Music

Toots and the Maytals: Got to Be Tough review – a muscular, uptempo final album


Frederick “Toots” Hibbert spent much of his lengthy career singing about resilience during hard times – Pressure Drop, Time Tough, 54-46 That’s My Number are prominent among old hits. What will now stand as the Jamaican veteran’s last album, following his death on Friday, hits the same gritty spot: it was the product of a determined return to the fray after a misplaced bottle thrown at a concert in 2013 put him out of action. At 77, said Toots, he had to get the job done, and accordingly produced, arranged, played several instruments (his basslines are unerring) and wrote all but one song.
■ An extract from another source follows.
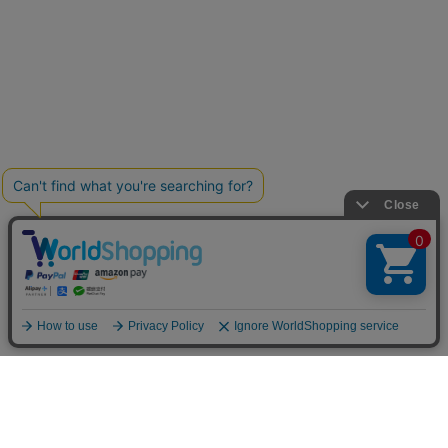
お買い物ガイド
マイページ
新着アイテム
再入荷アイテム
Much of the album takes a muscular, uptempo approach that mixes call-and-response vocals with soul-style horns (a trademark since early days), though Warning Warning has the tuneful breeziness of past classics. Toots’s themes are serious, however. Just Brutal revisits slavery days, while Drop Off Head, Struggle and Stand Accused concern wrongful censure. Even sweeter moments such as Good Thing You Call come with an edge, while a version of Bob Marley’s Three Little Birds trades the original’s skipping ease for driving intensity and squealing guitar. Toots may sing in a more confined register, but the exuberance and moaning soulfulness from his youth in the Baptist church remain splendidly intact on this vigorous final outing.